Вся семья дружно и весело рассмеялась, всем было любо смотреть на огорчённого ребенка, который никак не мог понять, что это такое: нападают на его собственность – грудь матери, которой он пользовался без всяких ограничений, а сегодня тут появились разные страсти – горчица и чертик. К общему семейному весёлому куражу присоединился и Сергунька – парень лет четырнадцати. Он с поспешностью подскочил ближе к столу, где приходило все это, но брат Михаил осадил его:
– Ты зря-то не пяль глаза-то! – у него при этом даже вырвалось матерное слово. Отец, поддержав Михаила, тоже обрушился на Сергуньку с руганью:
– Ну, куда тебя сует не в свое-то дело, или бабьих титек не видал? Вот женишься – наглядишься вдоволь, а пока глазами-то не топырь! – с насмешкой пристыживал отец Сергуньку.
Тем временем, сноха передала плачущего ребенка свекрови:
– На, матушка, покорми-ка его, а то мы его совсем затыркали. Он, бедненький, даже не знает, чего делать.
Дарья, нажевав черного хлеба, принялась кормить малыша. Взяв изо рта нажёванного хлеба на палец, совала с пальца в ротик ребенку.
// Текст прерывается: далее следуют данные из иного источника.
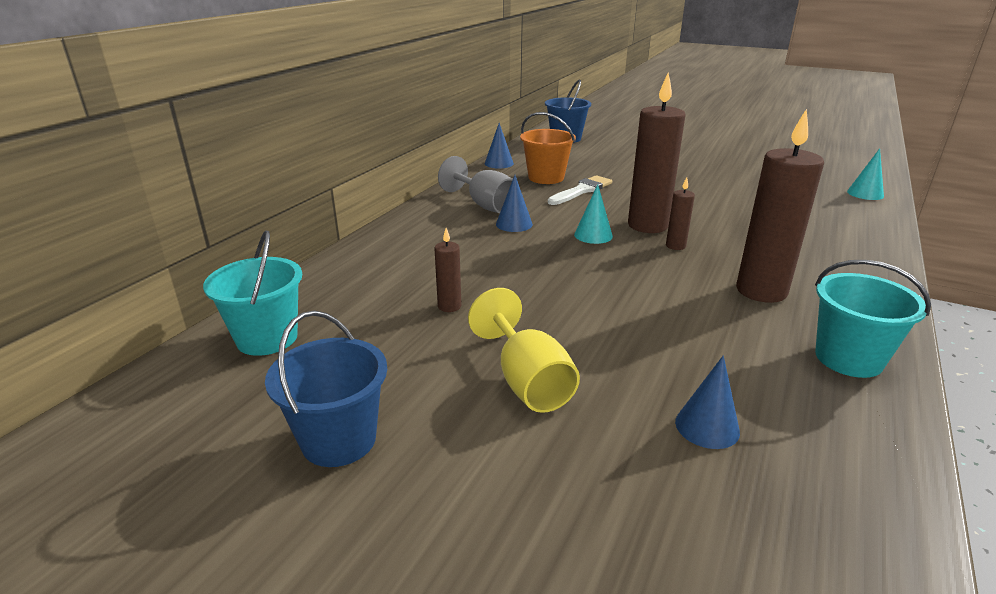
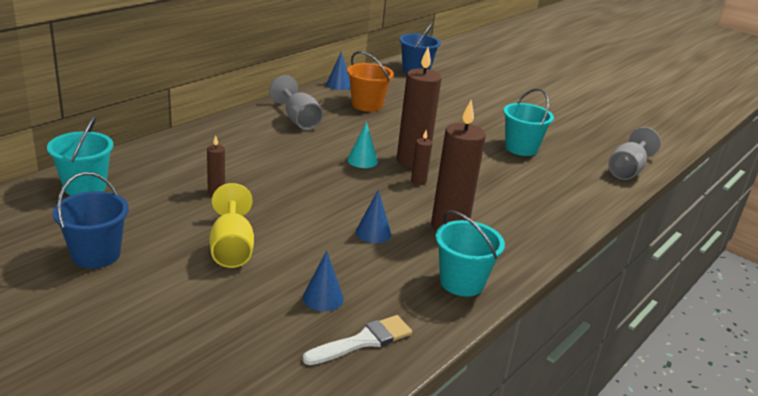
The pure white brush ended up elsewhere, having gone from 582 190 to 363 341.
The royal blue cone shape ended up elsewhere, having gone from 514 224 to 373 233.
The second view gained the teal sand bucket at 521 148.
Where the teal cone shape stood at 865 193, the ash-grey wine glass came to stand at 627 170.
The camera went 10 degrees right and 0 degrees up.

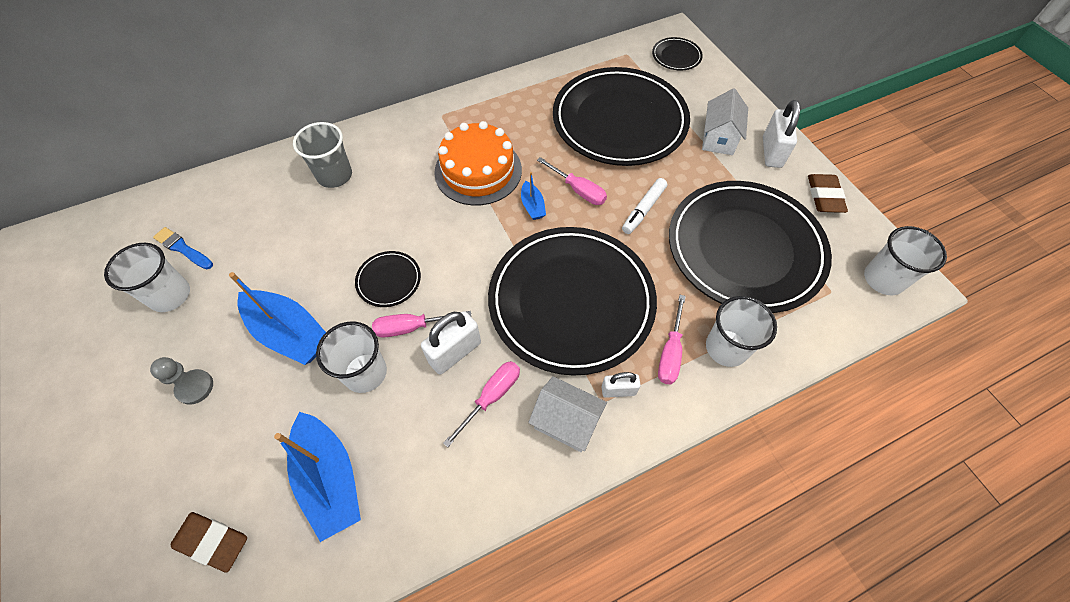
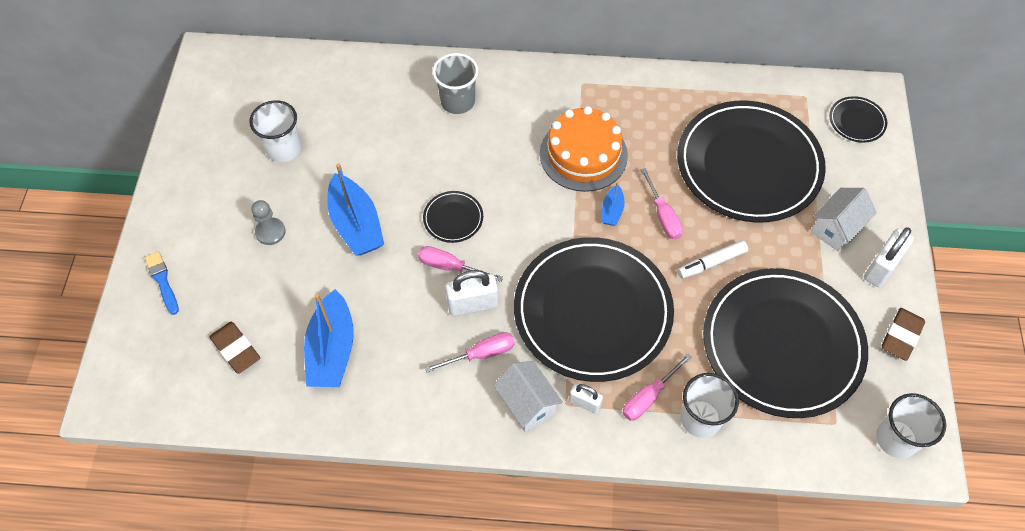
The royal blue brush ended up elsewhere, having gone from 182 248 to 162 281.
The second view lost the pure white tumbler at 365 373.
The camera went 30 degrees right and 0 degrees up.

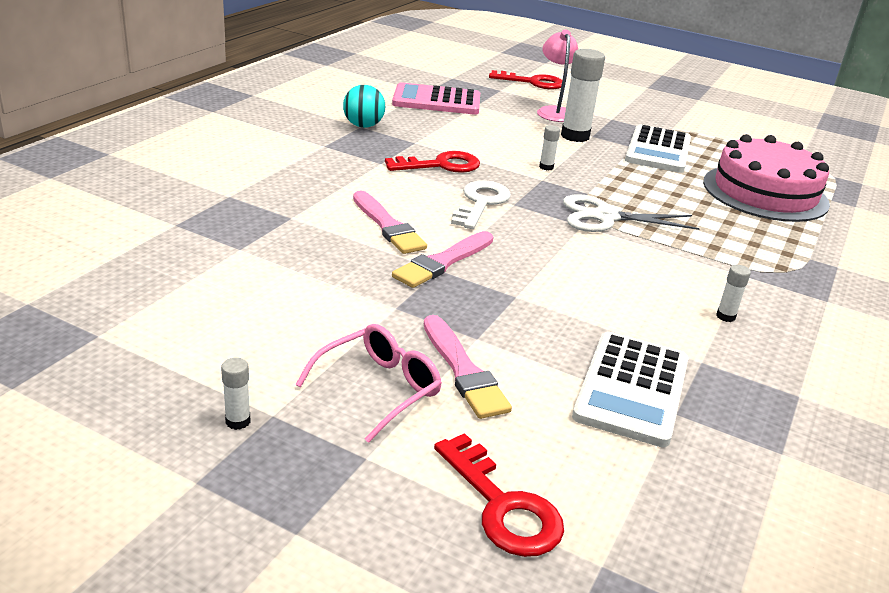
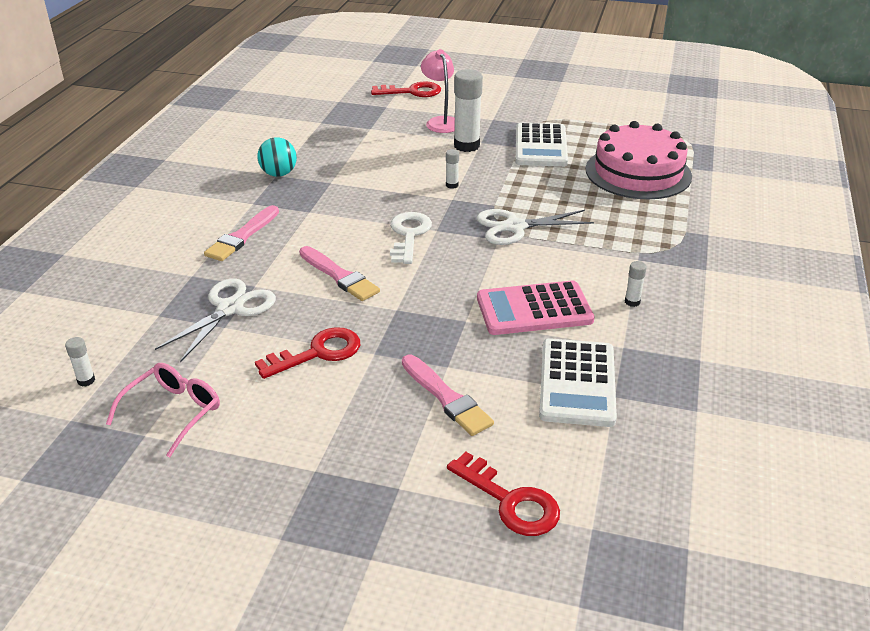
The pure white glue ended up elsewhere, having gone from 238 421 to 86 380.
The rosy glasses ended up elsewhere, having gone from 378 389 to 173 412.
The second view gained the pure white shears at 230 308.
The rosy brush ended up elsewhere, having gone from 443 262 to 242 236.
The red latchkey ended up elsewhere, having gone from 441 165 to 318 353.
The rosy pocket calculator ended up elsewhere, having gone from 436 101 to 534 309.
The camera went 10 degrees left and 5 degrees up.

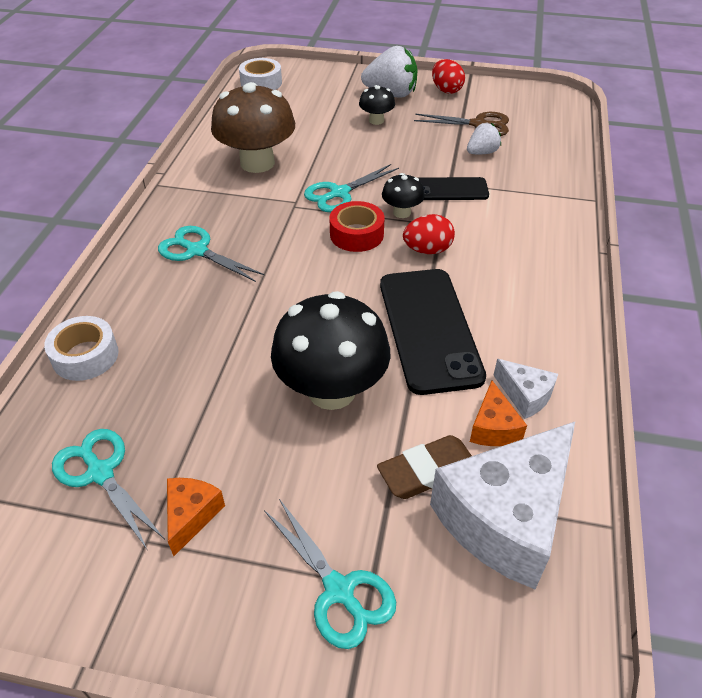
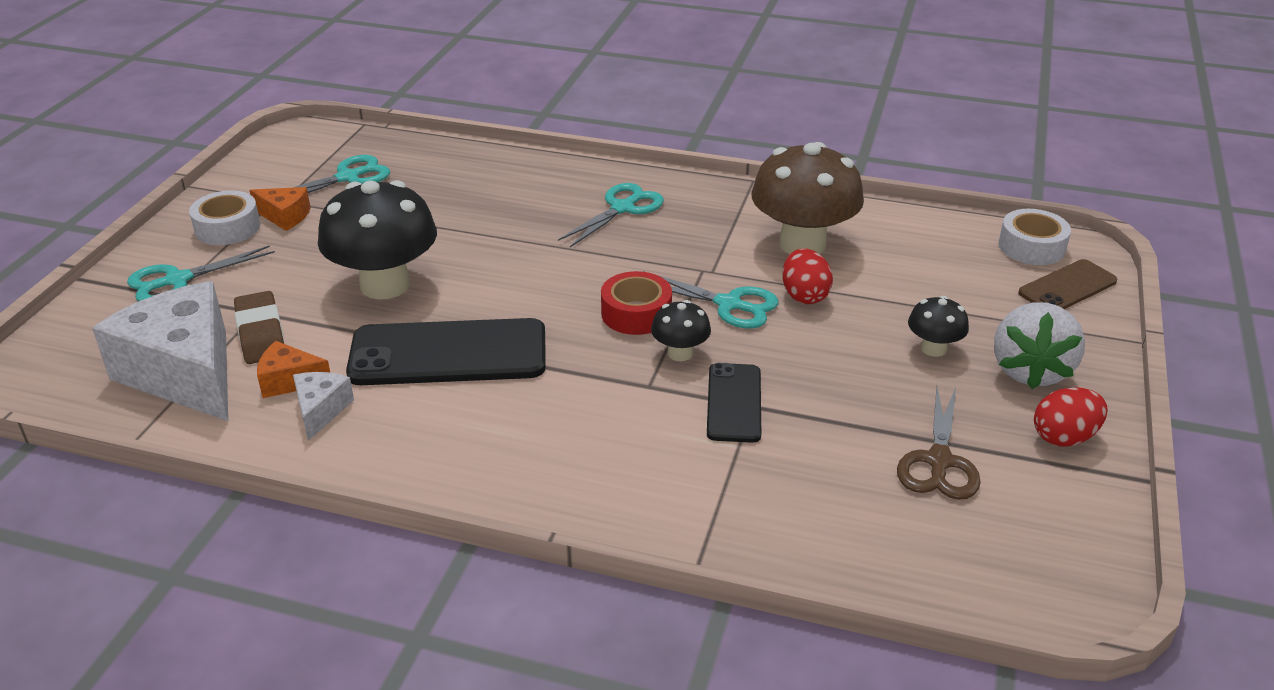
The pure white tape ended up elsewhere, having gone from 85 356 to 227 228.
The pure white cheese wedge at 525 395 ended up facing another way, 135 degrees clockwise from before.
The teal shears at 339 193 ended up facing another way, 150 degrees clockwise from before.
The red toy egg ended up elsewhere, having gone from 427 250 to 804 296.
The second view gained the russet phone at 1067 287.
The second view lost the pure white strawberry at 482 152.
The camera went 95 degrees right and 10 degrees down.

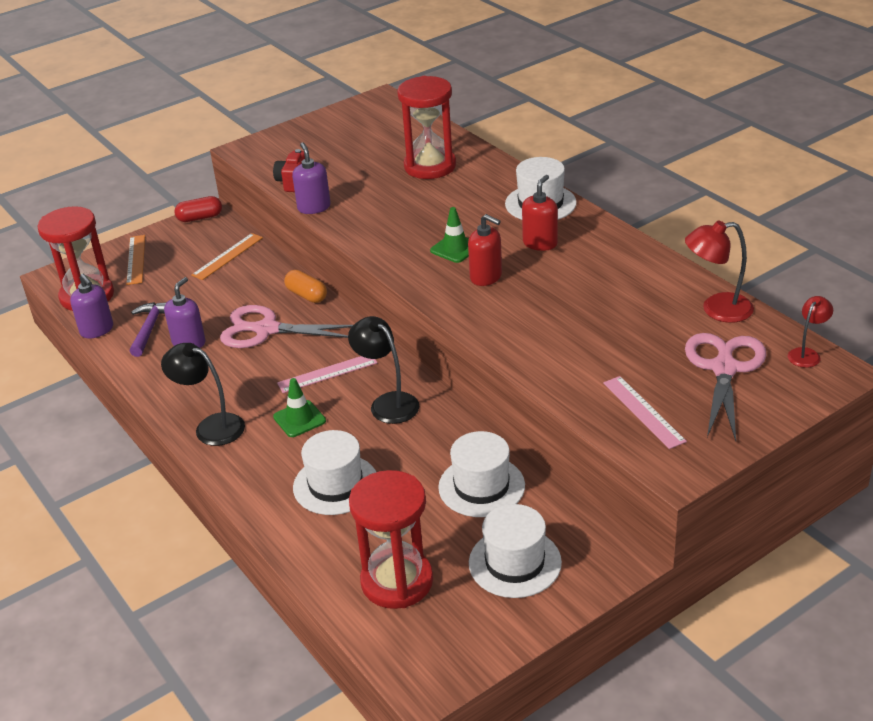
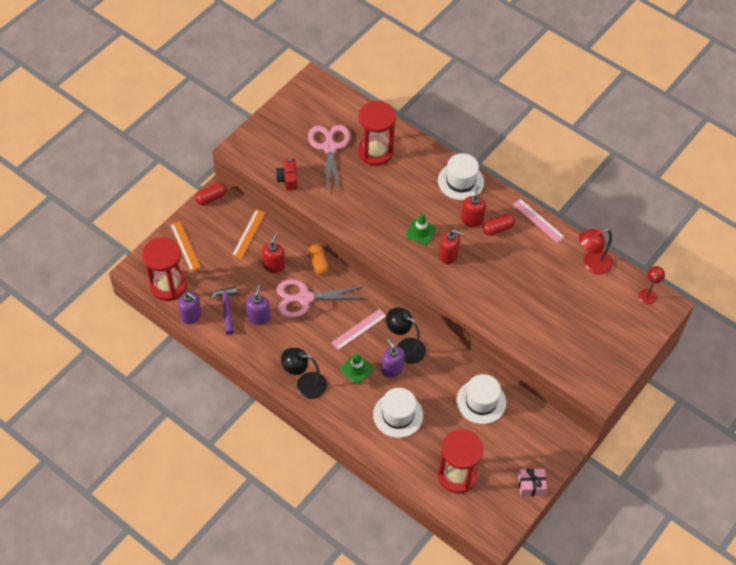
The second view gained the red pump bottle at 274 265.
The rosy shears ended up elsewhere, having gone from 724 368 to 329 147.
The bright orange pill at 307 295 ended up facing another way, 45 degrees clockwise from before.
The violet pump bottle ended up elsewhere, having gone from 314 207 to 392 369.
The second view gained the red pill at 498 228.
The rosy measuring stick ended up elsewhere, having gone from 643 411 to 538 220.
The second view gained the rosy present at 531 486.
The second view lost the pure white top hat at 515 562.
The camera went 20 degrees left and 20 degrees up.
Всю эту семейную забавную сценку выглядел в окошко с улицы Мишка Крестьянинов. Из озорного любопытства он везде сует свой пронюхивающий нос. И нос-то у него от природы приспособленный к такому делу, вздёрнутый вверх с открытыми ноздрями в виде свиного пятачка. Не нос, а куриный копчик. За это прозвище к нему с детства пристало – Мишка-пятак.
Проходил Мишка случайно по улице, проверяя свое заборное рукописание. Давненько он бросил посещать школу, и чтобы не забыть грамматику, он почти регулярно упражнялся писаниной мелом вульгарных невежественных слов. Редкий забор и редкая стена избежали его «искусства» отборной похабщины, во многих местах облиняло красовалась на обветшалых заборах его писанина. Услышав детский вопль, он примкнул свой нос к замороженному окну Федотовой токарни, устремил свои пытливые, лубошные глаза в не промёрзший краешек стекла и терпеливо высматривал все подробности отбивания ребенка от груди, благо окошки были низко, тянуться на цыпочках ему не пришлось, он с большим наслаждением выглядел все.